10 October 2013

Lorde here becomes the third act from Aotearoa – New Zealand to have a number one single in Ireland, and at the time of writing there’s only been one more since her. By contrast, 12 Irish acts so far have topped the NZ singles charts: The Bachelors, U2, Foster & Allen, Sinéad O’Connor, B*Witched, Boyzone, Westlife, Ronan Keating solo, Samantha Mumba, Niall Horan as part of One Direction, and Hozier. Yes, I said Foster & Allen.
This imbalance and under-representation hints at New Zealand’s proud tradition of pop and rock that’s agreeably off-kilter by mainstream standards: the late-’70s art-rock of Split Enz; the ’80s indie jangle of Flying Nun Records and the Dunedin Sound; the dreamy ’00s and ’10s alt-pop of Ladyhawke and Connan Mockasin. Neil Finn, popular genius of the whistleable radio-friendly tune, has only ever reached no. 19 in Ireland with Split Enz and Crowded House, on three separate occasions – maybe Irish punters baulked at the avant garde angularity of ‘Weather With You’. In its own way the first Aotearoa chart-topper here, OMC’s ‘How Bizarre’, was an ear-catching mixum-gatherum of styles, though the end result toppled into naffness. Perhaps extreme geographical isolation has instilled a mindset of experimentation, even in as homogenous a form as commercial pop music, by outward-facing acts gleefully mixing local experience with imported exotica in a way other similarly-sized anglophone island nations should envy. Ireland: always too damn near England for our own good.

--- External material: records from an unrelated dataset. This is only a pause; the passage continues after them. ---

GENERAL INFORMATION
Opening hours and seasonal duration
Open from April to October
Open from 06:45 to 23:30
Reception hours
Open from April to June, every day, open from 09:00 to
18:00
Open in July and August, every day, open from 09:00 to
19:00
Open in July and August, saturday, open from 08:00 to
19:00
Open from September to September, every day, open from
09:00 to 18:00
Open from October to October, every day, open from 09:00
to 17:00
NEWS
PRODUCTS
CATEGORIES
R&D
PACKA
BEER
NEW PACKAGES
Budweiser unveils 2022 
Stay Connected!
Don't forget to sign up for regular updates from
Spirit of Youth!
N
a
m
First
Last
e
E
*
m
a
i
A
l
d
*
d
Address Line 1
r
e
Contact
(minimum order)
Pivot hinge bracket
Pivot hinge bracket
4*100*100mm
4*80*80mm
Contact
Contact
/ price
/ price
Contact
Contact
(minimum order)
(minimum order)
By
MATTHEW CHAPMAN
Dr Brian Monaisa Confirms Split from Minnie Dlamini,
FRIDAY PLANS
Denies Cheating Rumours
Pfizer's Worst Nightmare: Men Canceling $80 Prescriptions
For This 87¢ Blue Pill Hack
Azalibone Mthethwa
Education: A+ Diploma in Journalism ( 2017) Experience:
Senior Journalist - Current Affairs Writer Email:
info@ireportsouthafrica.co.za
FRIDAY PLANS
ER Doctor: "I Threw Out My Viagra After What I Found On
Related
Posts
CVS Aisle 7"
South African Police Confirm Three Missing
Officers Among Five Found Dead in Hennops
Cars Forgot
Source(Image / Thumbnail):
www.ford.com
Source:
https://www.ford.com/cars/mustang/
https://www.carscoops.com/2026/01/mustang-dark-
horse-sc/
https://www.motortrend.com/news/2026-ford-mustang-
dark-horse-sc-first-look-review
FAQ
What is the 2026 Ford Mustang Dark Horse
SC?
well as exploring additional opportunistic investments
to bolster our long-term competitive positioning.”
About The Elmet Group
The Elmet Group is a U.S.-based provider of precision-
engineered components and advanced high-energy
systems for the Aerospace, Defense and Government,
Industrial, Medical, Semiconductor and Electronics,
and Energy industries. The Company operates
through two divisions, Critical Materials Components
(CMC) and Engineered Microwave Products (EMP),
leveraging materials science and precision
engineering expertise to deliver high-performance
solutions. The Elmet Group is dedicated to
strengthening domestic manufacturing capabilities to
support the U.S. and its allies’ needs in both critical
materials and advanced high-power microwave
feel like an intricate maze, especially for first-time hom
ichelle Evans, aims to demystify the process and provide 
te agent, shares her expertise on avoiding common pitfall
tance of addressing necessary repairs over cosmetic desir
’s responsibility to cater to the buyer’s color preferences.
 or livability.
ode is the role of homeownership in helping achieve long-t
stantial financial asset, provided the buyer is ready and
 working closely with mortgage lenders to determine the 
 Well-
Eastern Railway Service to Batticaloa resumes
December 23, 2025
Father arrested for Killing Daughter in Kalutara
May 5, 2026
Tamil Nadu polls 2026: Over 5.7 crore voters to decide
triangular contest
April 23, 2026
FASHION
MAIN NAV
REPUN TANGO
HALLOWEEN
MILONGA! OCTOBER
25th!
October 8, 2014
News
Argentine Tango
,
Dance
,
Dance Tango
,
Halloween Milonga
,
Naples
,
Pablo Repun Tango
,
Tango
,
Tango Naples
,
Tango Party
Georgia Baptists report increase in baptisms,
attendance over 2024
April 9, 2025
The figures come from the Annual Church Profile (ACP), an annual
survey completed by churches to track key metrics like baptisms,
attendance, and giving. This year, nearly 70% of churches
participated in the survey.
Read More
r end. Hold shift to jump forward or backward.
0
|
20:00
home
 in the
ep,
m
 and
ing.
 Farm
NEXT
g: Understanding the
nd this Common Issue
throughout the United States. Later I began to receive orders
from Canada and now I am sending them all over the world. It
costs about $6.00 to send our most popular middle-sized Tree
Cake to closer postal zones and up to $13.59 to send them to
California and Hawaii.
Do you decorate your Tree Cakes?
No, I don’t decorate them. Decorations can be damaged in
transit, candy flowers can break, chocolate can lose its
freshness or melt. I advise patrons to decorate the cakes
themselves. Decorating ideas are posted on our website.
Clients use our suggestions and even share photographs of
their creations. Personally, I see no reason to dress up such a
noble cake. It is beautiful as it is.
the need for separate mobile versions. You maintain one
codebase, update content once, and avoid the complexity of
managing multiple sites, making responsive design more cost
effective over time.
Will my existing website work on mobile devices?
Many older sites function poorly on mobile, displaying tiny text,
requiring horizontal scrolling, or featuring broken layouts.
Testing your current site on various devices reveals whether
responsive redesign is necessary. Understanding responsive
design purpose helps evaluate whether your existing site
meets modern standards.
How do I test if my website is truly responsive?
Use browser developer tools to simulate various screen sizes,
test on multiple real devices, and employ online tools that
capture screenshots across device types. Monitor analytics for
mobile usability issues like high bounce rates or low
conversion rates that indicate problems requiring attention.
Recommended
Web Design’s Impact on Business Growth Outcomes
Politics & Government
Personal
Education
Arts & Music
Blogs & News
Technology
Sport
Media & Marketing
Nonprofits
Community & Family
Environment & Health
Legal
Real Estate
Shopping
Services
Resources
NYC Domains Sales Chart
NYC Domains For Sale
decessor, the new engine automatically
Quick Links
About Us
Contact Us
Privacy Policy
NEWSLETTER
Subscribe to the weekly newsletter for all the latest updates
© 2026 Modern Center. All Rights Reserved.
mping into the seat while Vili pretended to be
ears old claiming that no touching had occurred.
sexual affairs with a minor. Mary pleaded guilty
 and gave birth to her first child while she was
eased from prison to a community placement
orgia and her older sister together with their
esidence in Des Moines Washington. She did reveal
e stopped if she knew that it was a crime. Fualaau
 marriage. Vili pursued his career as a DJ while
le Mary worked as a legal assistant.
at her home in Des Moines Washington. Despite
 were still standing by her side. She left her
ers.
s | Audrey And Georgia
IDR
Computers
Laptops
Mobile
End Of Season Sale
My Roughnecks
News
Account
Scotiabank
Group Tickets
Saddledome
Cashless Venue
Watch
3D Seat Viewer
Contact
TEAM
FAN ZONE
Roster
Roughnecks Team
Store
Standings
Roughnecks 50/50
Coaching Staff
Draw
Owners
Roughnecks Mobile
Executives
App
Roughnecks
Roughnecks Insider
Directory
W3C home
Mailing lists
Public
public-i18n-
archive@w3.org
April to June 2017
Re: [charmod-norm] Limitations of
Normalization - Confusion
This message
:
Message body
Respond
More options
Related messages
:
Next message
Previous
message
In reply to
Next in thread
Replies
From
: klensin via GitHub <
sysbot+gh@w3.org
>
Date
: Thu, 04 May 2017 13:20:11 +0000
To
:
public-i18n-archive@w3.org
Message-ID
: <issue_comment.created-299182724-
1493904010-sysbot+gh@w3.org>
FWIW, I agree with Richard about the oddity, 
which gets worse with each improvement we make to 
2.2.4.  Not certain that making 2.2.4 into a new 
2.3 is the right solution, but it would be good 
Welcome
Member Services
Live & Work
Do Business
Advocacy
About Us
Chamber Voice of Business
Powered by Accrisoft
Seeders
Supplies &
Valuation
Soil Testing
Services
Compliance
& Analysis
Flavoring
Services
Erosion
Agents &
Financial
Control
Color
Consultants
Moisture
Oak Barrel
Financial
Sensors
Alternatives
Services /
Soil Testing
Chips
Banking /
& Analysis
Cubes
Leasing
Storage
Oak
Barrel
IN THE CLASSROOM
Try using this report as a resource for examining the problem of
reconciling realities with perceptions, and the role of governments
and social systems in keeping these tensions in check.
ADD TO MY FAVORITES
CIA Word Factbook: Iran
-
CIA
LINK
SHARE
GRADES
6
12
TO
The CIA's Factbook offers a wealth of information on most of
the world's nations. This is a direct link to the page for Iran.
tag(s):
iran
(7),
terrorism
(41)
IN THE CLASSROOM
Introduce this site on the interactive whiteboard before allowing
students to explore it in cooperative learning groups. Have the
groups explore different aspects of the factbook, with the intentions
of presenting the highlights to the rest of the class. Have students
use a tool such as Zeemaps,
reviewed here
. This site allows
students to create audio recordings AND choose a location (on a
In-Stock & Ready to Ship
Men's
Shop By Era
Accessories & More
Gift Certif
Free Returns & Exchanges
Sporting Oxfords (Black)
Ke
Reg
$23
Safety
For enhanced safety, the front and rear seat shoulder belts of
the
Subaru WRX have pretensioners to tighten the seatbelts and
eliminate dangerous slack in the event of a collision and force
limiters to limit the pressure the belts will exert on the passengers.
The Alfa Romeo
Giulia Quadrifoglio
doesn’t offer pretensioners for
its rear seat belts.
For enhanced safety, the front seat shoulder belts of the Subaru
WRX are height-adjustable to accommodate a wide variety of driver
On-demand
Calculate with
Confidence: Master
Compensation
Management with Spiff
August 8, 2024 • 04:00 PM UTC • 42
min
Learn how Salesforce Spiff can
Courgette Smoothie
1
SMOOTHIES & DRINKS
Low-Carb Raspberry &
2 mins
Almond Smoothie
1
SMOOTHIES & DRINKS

‘Royals’ has its own agreeable idiosyncrasy, what with that sparse finger-clicking and hip hop beat. (The sparseness calls to mind the second NZ act to reach number one in Ireland: Kimbra, co-vocalist with Australia’s Gotye on the Sting-Lite male-angst soft-rock of ‘Somebody That I Used To Know’.) Lorde too adds some of the proto-Brat spiky attitude we can recognise from subsequent mentions of her in webloid celeb gossip. And that chorus hook is memorable. However, while Lorde’s smart, subdued vocal style takes the weight off lyrics that bemoan pop-cultural bling consumerism (albeit mostly the sort of bling associated with Black rap and R&B videos, unfortunately) it’s still a song about imagining no possessions, which is always a stale and shaky proposition for a pop-cultural commercial product. Truth be told, I was more interested in the second part of the chorus (“I could be your ruler / You can call me queen bee”) and how it plays off the title premise, but alas that isn’t the route this song explores. Not as naff as ‘How Bizarre’ but ultimately, to my taste, ‘Royals’ isn’t bizarre enough.